Does this addition of matrices work? Can you do scalar plus a matrice? Such as $2+E$ ($2$ being the scalar and $E$ a matrix) and if you can't why?
 A: Note that if you want the addition to work like
$$2 + \begin{pmatrix}
a & b\\ c & d
\end{pmatrix} = 
\begin{pmatrix}
2+a & 2+b\\ 2+c & 2+d
\end{pmatrix}$$ then what you are really doing is
$$2\begin{pmatrix}
1 & 1\\1 & 1
\end{pmatrix} + \begin{pmatrix}
a & b\\ c & d
\end{pmatrix} = 
\begin{pmatrix}
2+a & 2+b\\ 2+c & 2+d
\end{pmatrix}.$$  So no, it's not a good idea to write a scalar plus a matrix because it is ambiguous, but there are simple ways to write what you are trying to accomplish using proper notation.

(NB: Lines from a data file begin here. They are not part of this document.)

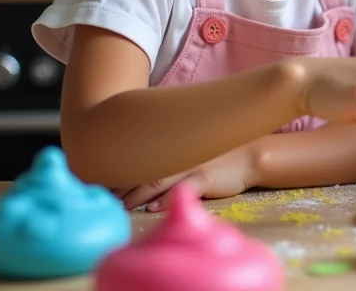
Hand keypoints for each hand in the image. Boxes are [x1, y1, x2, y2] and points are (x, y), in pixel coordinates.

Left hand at [115, 144, 255, 211]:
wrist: (252, 155)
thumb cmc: (222, 152)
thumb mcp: (195, 146)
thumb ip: (172, 151)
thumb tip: (145, 163)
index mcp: (175, 146)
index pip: (142, 157)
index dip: (121, 170)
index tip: (103, 180)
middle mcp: (179, 155)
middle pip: (144, 170)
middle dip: (122, 184)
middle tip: (105, 196)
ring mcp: (192, 166)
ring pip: (157, 180)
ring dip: (136, 194)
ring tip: (120, 205)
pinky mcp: (206, 179)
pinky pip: (183, 189)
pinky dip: (166, 199)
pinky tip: (153, 208)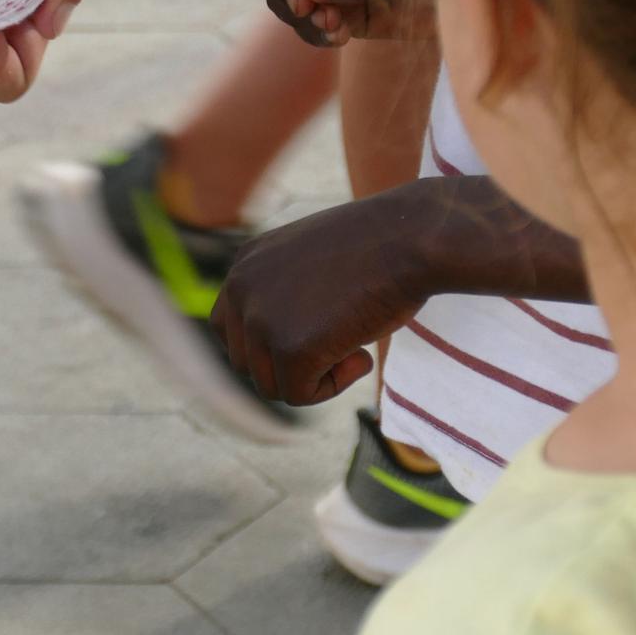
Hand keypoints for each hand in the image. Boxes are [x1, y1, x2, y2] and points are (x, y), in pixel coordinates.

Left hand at [210, 186, 437, 404]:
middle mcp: (242, 288)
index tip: (307, 340)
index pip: (227, 327)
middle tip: (336, 344)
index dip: (265, 347)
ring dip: (312, 378)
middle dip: (288, 366)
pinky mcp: (291, 349)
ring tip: (352, 346)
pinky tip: (361, 354)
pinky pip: (300, 395)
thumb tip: (279, 340)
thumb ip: (286, 292)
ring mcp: (262, 319)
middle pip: (244, 362)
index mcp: (246, 263)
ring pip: (271, 385)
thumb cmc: (378, 246)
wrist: (409, 239)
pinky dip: (333, 387)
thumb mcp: (313, 259)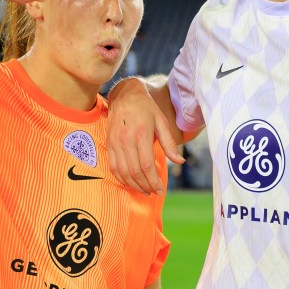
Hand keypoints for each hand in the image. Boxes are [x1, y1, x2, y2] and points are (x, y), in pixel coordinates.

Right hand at [107, 78, 183, 194]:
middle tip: (153, 192)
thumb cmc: (146, 108)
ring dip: (133, 185)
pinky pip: (113, 167)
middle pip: (134, 171)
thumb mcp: (161, 122)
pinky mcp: (109, 144)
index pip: (146, 165)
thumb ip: (169, 143)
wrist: (125, 95)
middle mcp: (126, 140)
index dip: (153, 181)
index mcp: (141, 134)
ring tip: (144, 190)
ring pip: (123, 172)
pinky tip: (130, 183)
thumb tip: (180, 162)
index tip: (160, 189)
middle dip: (145, 186)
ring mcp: (115, 143)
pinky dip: (121, 178)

A: In general: No you cannot, because dimension. What is
$$2+\begin{bmatrix} a & b\\ c & d\end{bmatrix}$$
supposed to mean?
$$\begin{bmatrix}a+ 2 & b \\ c & d\end{bmatrix}? \;\; \begin{bmatrix}a+2&b+2\\c+2&d+2\end{bmatrix}? \;\; \begin{bmatrix}a+2&b\\c&d+2\end{bmatrix}?$$
What I want to say is: There is no obvious choice, what scalar + matrix is supposed to mean. If you want to use such notation, you will have to make clear, what kind of choice you made.
A: What you want is a map $k\times M_n(k) \to M_n(k)$. Scalar multiplication is such a map, for example. This wouldn't be considered an operation, but an action. Anyway, not to go into too much details, there is obviously many ways to do it, but you would probably want some axioms to hold as well.
One natural way to do it is pick any matrix $E\in M_n(k)$ and define $$\alpha + A := \alpha E + A$$ where the right hand side operations are the standard ones. Notice that $$(\alpha + \beta) + A = (\alpha + \beta)E + A = \alpha E + (\beta E + A) = \alpha + (\beta + A),\\ 0 + A = 0\cdot E + A = A,$$ so this defines an action of the additive group $(k,+)$.